A80: 今日ではほとんどの国で紙巻きタバコやパイプや葉巻が嗜まれています。喫煙のマナーは必ずしも日本と同じではなく、公共の場での禁煙席も少ないようですが、喫煙にあたって神経質になるほどの問題はありません。

ムハンマドの時代のアラビア半島にはタバコが知られていなかったので、イスラームの観点から禁煙を断定するのは難しいようです。

南米でタバコを手に入れたヨーロッパ人が商品作物としてタバコを中東・北アフリカに持ち込んだのはかなり早いようで、16世紀末にエジプトでタバコ栽培をした記録があるそうです。その後トルコ・イラン・中央アジアなどでタバコ栽培は盛んになり、19世紀には重要な輸出品になっています。栽培だけではなく、喫煙の風習も広まり、水煙管での喫煙を楽しんでいました。図はアルジェリアのものですが、今日でもイランの伝統的な喫茶店(チャーイ=ハーネ)やトルコのお土産物屋さんできれいな絵のついた水煙管をみかけることができます。

タバコについて有名な事件として19世紀後半のタバコ・ボイコット運動があげられます。イランで国王がタバコの利権をイギリス人に譲ってしまったことに対して抗議運動が起こり、それを支持するナジャフ(今日のイラク領、シーア派の聖地)のアーヤトッラーがフクム(教令)を出してタンバークー(水煙管で吸う煙草)を当分の間禁じたものです。これが効を奏し、タバコの独占利権は撤回されました。この事件は近代に入ってのイスラームによる反帝国主義運動と位置づけられています。

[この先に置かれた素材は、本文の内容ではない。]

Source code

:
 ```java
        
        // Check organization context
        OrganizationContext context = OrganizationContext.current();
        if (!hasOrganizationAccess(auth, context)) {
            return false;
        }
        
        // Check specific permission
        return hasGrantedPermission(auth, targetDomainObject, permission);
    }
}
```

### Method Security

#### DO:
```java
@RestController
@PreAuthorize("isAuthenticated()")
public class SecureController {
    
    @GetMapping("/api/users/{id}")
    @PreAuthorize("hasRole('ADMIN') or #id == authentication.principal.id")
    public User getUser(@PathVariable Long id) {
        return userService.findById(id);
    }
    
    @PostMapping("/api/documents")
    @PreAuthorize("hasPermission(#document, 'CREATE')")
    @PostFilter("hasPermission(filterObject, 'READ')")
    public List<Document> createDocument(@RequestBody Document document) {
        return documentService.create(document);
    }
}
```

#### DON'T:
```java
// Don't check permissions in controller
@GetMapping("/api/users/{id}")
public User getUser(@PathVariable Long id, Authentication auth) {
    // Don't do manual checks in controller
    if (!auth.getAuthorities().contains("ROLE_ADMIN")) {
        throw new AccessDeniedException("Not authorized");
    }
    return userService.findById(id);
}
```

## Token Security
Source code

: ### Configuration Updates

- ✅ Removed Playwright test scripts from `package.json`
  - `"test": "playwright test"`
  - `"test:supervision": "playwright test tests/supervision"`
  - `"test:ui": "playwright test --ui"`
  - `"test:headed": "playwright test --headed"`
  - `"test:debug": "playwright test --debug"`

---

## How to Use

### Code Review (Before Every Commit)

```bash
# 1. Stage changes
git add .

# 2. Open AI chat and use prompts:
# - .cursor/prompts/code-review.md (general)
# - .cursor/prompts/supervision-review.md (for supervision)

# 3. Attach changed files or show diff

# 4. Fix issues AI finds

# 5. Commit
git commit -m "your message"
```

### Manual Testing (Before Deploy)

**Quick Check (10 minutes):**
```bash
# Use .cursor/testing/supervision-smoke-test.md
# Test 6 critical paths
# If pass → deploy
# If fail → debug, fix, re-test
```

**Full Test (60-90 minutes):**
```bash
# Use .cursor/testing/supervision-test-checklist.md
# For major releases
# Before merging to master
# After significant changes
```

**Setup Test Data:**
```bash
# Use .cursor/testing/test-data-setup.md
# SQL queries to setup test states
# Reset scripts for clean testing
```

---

麻薬の方ですが、今日ではその社会的悪影響に鑑みて麻薬の売買・所持・吸引には厳罰をもって臨む国が大半です。国によっては極刑もありえますし、日本人観光客が通りすがりの人に、ちょっと持っていてと頼まれてほんの数分間預かった箱に麻薬が入っていただけでもびっくりするような判決が下りますから気をつけてください。

イスラーム法の立場からは、麻薬を、酒と同様人間の理性を酩酊させるから、と禁じる見方と、緊張して吸えばかえって集中力を持続させられるのだから酩酊にはあたらない、と容認する見方に分かれています。

今日では違法とはいえ、歴史的に見て中東諸国で麻薬、特に阿片と大麻の使用はよく知られていた、そして治療用から嗜好品になっていた、ということは確かです。

阿片は、イスラーム以前から解毒薬「テリアカ」の主成分として古代ペルシアで使用されており、その存在は中国経由で日本にまで知られていました。

阿片と言えば、イギリスの東インド会社の三角貿易と中国のアヘン戦争が有名ですが、中国へ渡った阿片はトルコ・イランで栽培されたものも多く、地中海東岸からインド亜大陸にかけての広大なケシ畑が三角貿易の一辺を支えていました。トルコやイランでは、以前の麦や桑を植えかえてでもケシ栽培に転換した農村もあり、産業構造の変化ももたらしました。

三角貿易は帝国主義と麻薬の結びついた恐ろしい例ですが、日本もイギリスを責めてばかりいるわけにはいきません。1940年には軍部や関東軍の「工作用」として官民一体となって阿片をイランから買いつけているのです。

大麻もイスラーム世界と結びつけられて語られてきました。イスマーイール派を「暗殺教団」(アサッスィン)と呼び、「山の老人」が大麻(ハシーシュ)で意識朦朧となった青年に暗殺を命じた、とする「伝説」は、12〜13世紀に十字軍としてシリアに来てイスマーイール派と接触したヨーロッパ人による「お話」であると思われます。イスマーイール派の教団は薬物の知識のある治療集団で、病苦に悩む人々を治療して布教活動をしたのだ、とする研究者もいます。

現在内戦のおさまらないアフガニスタンでは、武器取引と麻薬取引が表裏一体となっています。一日も早く内戦を終結させるためにも周辺諸国が協力して国境付近での麻薬売買をやめさせることが強く望まれます。